======== AUSZUG

Hegel H120: Klangtest & Vergleiche
Da der Hegel H120 in der Praxis wohl vor allem als Streaming-Verstärker, zumindest aber als Verstärker mit DAC genutzt werden dürfte, findet auch das Gros der Hörvergleiche in diesen Modi statt – mit einem kurzen Quervergleich zu den analogen Eingängen.
Der Hegelsche Philosophie-Ansatz eines auf objektiver Analyse basierenden Weltverständnisses beschreibt auch recht gut, wie der Hegel H120 sich der Präsentation der Musik widmet: Detailreich, frisch und dynamisch gibt sich der Norweger, klanglicher Euphemismus ist ihm dagegen eher fremd. Wem es primär um feinduftig texturierte, luftig schwebende Obertonwolken und/oder einen satt aufgetragenen Klangfarbenpinselstrich mit kräftigem Grundtonfundament geht, wird den Norweger eher nüchtern finden.
Auf der Bühne
Die räumliche Darstellung des Hegel H120 lässt sich kaum bekritteln. So trennt der norwegische Vollverstärker die Sänger und Sängerinnen das Westminster Choirs in R. Vaughan Williams‘ „Antiphon“ vom Chesky-Album Like as a Hart: Psalms & Spiritual Songs (auf Amazon anhören) geflissentlich voneinander und ordnet sie auf der Bühne fest ihren Plätzen zu. Auch die Abstands- und Größenbeziehungen von Instrumenten stellt er realistisch dar – gemeinhin eine Königsdisziplin für Verstärker. Dabei legt der Hegel H120 größeren Wert auf die hochpräzise Abbildung als auf eine ausufernde räumliche Darstellung oder raumgreifende Tiefe. Klar, es geht bei Bedarf schon mal seitlich über die Lautsprecher hinaus und auch hinter die Lautsprecherebene pinselt der H120 seine Klanggemälde ab und an – doch meist passiert die Bühnenaufführung auf oder knapp vor der Lautsprecherebene.
Das überaus interessante Album 3×3 von Aaron Weinstein (auf Amazon anhören) stellt zehn Titel in drei verschiedenen Mikrofonierungskonfigurationen vor. Die rein akustische Aufnahme erlaubt wie kaum eine andere, genau zu eruieren, an welcher Stelle im Raum und wie weit voneinander sowie von den Wänden des Aufnahmeraums (eine Kirche) entfernt die Instrumentalisten tatsächlich stehen. Dem Hegel H120 fällt es leicht, die Position von Kontrabass, Klavier und Bläsern zu er- und vermitteln. Allerdings bleibt der Raum zwischen den Akteuren vergleichsweise „leer“. Subtile Ambience-Informationen, die man vielleicht als „Aura“ von akustischen Instrumenten und Stimmen bezeichnen könnte und die zum Beispiel ein Norma HS-IPA1 (um 2.500 Euro) ins Bild einbringt, lässt der Hegel H120 zugunsten einer klaren Kantenschärfe und einer strikten räumlichen Gliederung eher außen vor. Eine verwandte Charakteristik fiel mir übrigens auch beim Primare i25 (2.499 Euro) auf, der eine ähnliche räumliche Darstellung von einzelnen Akteuren wie der Hegel H120 pflegt.

================
======== AUSZÜGE DATENSÄTZE

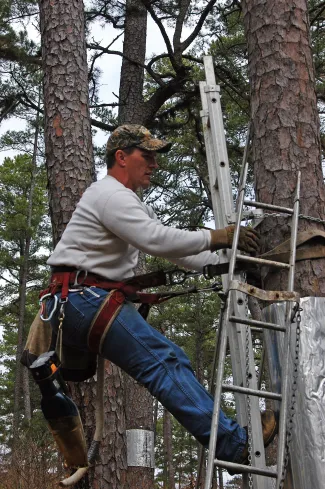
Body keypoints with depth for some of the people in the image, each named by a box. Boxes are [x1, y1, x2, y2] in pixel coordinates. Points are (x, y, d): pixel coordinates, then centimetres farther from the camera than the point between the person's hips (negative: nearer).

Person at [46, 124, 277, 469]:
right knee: (161, 361, -19)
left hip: (98, 298, 10)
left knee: (170, 359, 1)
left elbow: (172, 248, 21)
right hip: (82, 297, -10)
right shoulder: (110, 194, -8)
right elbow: (158, 240, -21)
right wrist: (217, 237, -14)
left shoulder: (131, 203, 26)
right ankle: (234, 444, -23)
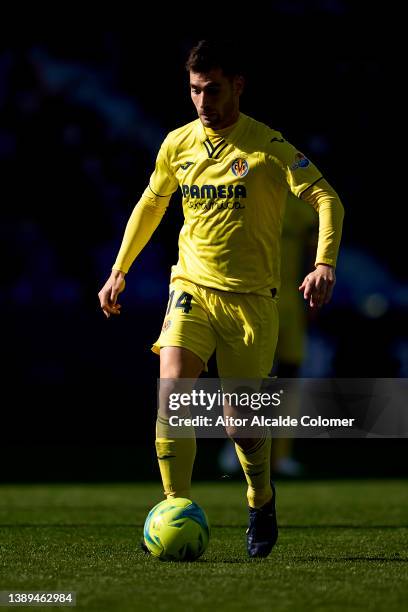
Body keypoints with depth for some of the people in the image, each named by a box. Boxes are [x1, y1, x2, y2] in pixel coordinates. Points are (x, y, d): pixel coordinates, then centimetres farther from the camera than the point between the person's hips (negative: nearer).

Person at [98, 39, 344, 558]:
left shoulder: (267, 147, -8)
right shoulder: (178, 144, 6)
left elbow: (326, 199, -12)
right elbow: (150, 204, 22)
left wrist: (325, 264, -28)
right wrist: (118, 271, 23)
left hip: (252, 297, -3)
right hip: (191, 288, 3)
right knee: (171, 392, -21)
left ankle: (261, 500, 31)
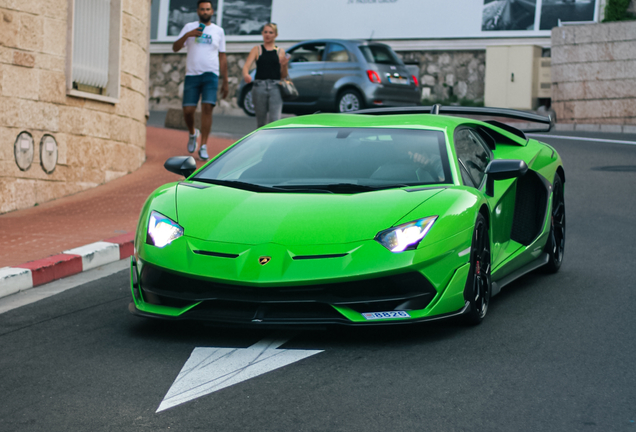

================

VERSTÄNDNIS PRÜFEN:
• a. Aktualisiere bitte den Abschnitt des Testberichts zum Hegel H120, der mit „Hegel H120: Klangtest“ beginnt und nach „den analogen Eingängen.“ endet, und ersetze darin „Hörvergleiche“ durch „Klangvergleiche“.
• b. Wie viele Titel enthält das Album 3×3 von Aaron Weinstein laut dem Testbericht zum Hegel H120?
• c. Schreibe den Testbericht zum Hegel H120 im Anschluss an seinen letzten Satz weiter.
Die Datensätze spielen hierfür keine Rolle.

SCHRIFTLICHE ANTWORTEN:
• a.
Hegel H120: Klangtest & Vergleiche
Da der Hegel H120 in der Praxis wohl vor allem als Streaming-Verstärker, zumindest aber als Verstärker mit DAC genutzt werden dürfte, findet auch das Gros der Klangvergleiche in diesen Modi statt – mit einem kurzen Quervergleich zu den analogen Eingängen.

• b. Zehn Titel.

• c.
Keine Kleisterei
Den Oberbass reicht der Hegel H120 gut durchhörbar ans Ohr und bleibt dabei etwas straffer und schlanker als der Primare I25. Euphonische Pölsterchen lassen sich nicht ausmachen. Interessanterweise schiebt der flache Vollverstärker jedoch ganz untenrum mit vergleichsweise viel Elan und Energie (mehr als der Primare I25) und erdet das Geschehen mit einem erstaunlich fundamentalen Tiefbass, den ich ihm angesichts seiner Statur gar nicht zugetraut hätte. Das wirkt sich natürlich nur dann aus, wenn auf einem Track auch Informationen unterhalb von etwa 40 Hertz vorhanden sind, wie zum Beispiel in „A Battle Between“ von Blue Tofu, das sich mit einem ordentlich gepolsterten Tiefsttonteppich im Hörraum ausbreitet. Die Kontrolle dieser Energieschübe gelingt dem Hegel ordentlich, auch wenn ein (mit 4.299 Euro allerdings auch wesentlich teurerer) Naim Supernait 3 die Zügel hier natürlich noch fester in der Hand hält.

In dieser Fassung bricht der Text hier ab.